Llevaba dos días enfermo y no sabía de qué. Los doctores no atinaban, y a mí se me atragantaban las ansias por salir de mi cama, pero el cuerpo no me obedecía. ¿No sería que me estaba muriendo y nadie se daba cuenta de ello? Sabía que la vista era el primer sentido que se perdía al morir y la inquietud me llenó de miedo cuando mis ojos se nublaban y por más que quería abrirlos no podía ver, y sólo se disparaban pequeñas lucecitas por todos lados. La respiración se me hacía lenta. No podía moverme con facilidad, era como si todos mis músculos poco a poco, a falta de circulación, se durmieran para siempre. El terror era evidente en mí y el sudor frío que recorría mi cabeza me hizo sentir un algor mortis repentino: la sangre se había detenido. 

¡Muerto! ¡Estaba muerto! Era como si mi cuerpo se hubiera convertido en un ataúd que encerraba a un cataléptico. Muerto y no podía ver claramente, no podía gustar, oler o sentir, y poco a poco el oído se apagaba. Puse mucha atención en mi cuerpo. Debía existir alguna esperanza una pequeña pulsación que me indicara que la hipocondria que me afectaba desde siempre no se había extrapolado sin sentido. No pude notar pulso en las arterias y no podía escuchar los latidos cardíacos. Mi mirada seguía obnubilada y pude observar mis dedos blancos, uno de ellos estaba comprimido contra el buró y en caso de estar vivo, se pondría azulado, mientra que en mí, ahora un cadáver seguía blanco. Recordé las instrucciones del licenciado Hajj "Ponga mucho ojo en lo siguiente, no se notará el movimiento del tórax ni se empañara un espejo colocado frente a nariz o boca del muerto", efectivamente no había movimiento en el tórax. "Los ojos se verán vidriosos y la piel pálida, las pupilas grandes y sin reacción de contracción ante una fuerte luz". No podía ver mis ojos, pero estaba seguro de la palidez de mi piel. La desesperación se apoderaba de mí y el tiempo me apretaba las coyunturas, y la voz del licenciado Hajj me llegó de nuevo "entre las 3 y 4 horas, aparecerá el rigor mortis que se aprecia en codos, rodillas y mandíbulas". Efectivamente, no veía, no podía abrir la boca todo estaba perdido. 
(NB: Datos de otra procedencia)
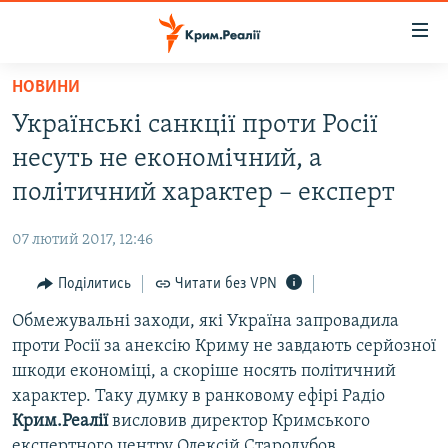
Доступність
посилання
Перейти
НОВИНИ
до
НОВИНИ
Українські санкції проти Росії
основного
ВОДА.КРИМ
матеріалу
несуть не економічний, а
ВІДЕО ТА ФОТО
Перейти
політичний характер – експерт
до
ПОЛІТИКА
основної
07 лютий 2017, 12:46
БЛОГИ
навігації
Перейти
Поділитись
Читати без VPN
ПОГЛЯД
до
Обмежувальні заходи, які Україна запровадила
ІНТЕРВ'Ю
пошуку
проти Росії за анексію Криму не завдають серйозної
ВСЕ ЗА ДЕНЬ
шкоди економіці, а скоріше носять політичний
СПЕЦПРОЕКТИ
характер. Таку думку в ранковому ефірі Радіо
Крим.Реалії
висловив директор Кримського
ЯК ОБІЙТИ БЛОКУВАННЯ
ДЕПОРТАЦІЯ
експертного центру Олексій Стародубов.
Alguien entró en la habitación, era el licenciado Hajj, "anda Gomecito, párate, que no puedes seguir haciendo esperar a los clientes. ¡Dios mío! Gomecito", tomó mi mano, pero evidentemente estaba rígida, como un muerte. "¡Dios bendito! Las pinzas, las pinzas." apretó mi piel y la marca no se deformó, la prueba de Icard no mentía. Me volteó con rapidez y el licenciado Hajj calló de espaldas al ver que habían aparecido manchas rojas y violáceas en mis glúteos y mi espalda. Mis ojos, al parecer no se habían cerrado del todo, y Hajj notó que la cornea, había tomado un aspecto lechoso. Marcó inmediatamente al servicio funerario "llevará unas 15 horas. Sí, Gomecito. Dios bendito, Dios bendito". El hecho de que no pudiera referir al mundo que estaba vivo, metido en una caja en putrefacción que estaba muerta, no hacía imposible que sintiera el traslado en una ambulancia sin suspensión y una calle llena de baches. Llegamos a la funeraria y alcancé a notar lo chirriante de la voz de Mesala, la niña que nos ayudaba con la tarea de embalsamar a los cuerpos. Introdujo dos algodones en mis narinas, para que los líquidos no salieran y dañaran mi cutis. En seguida, un líquido conservante me entra por un lado mientras que otro tubo drena la sangre y líquidos de mi cavidad abdominal. Por lo menos sé que mis vísceras no estallarán, aunque no sé a quién podrían estallarles, si no tengo familiares. En fin. 

Mesala sale inmediatamente. Sabe que drenar un cuerpo es un trabajo largo y tedioso. Entonces me doy cuenta de que la hipocondria me ha jugado una muy mala pasada. La sangre evacuando mi cuerpo me hace sentir la vida. Siento mis brazos y mis piernas. Siento los ojos que se me vuelven a iluminar. Siento que la boca la puedo mover. Pero es tarde. Los tapones en la nariz y en la garganta me impiden respirar. Estoy amortajado y no puedo moverme gran cosa, además de que la sustancia con formol que me invade poco a poco me lleva de la mano al valle de Θάνατος, en un hipnótico sueño, lento y tranquilo. Ahora sé qué se siente ser uno de los clientes, de los moradores de nuestras habitaciones lujosas. Ahora puedo decir que estuve en todas las facetas del trabajo funerario... bueno, sólo me faltó ser el que cobra.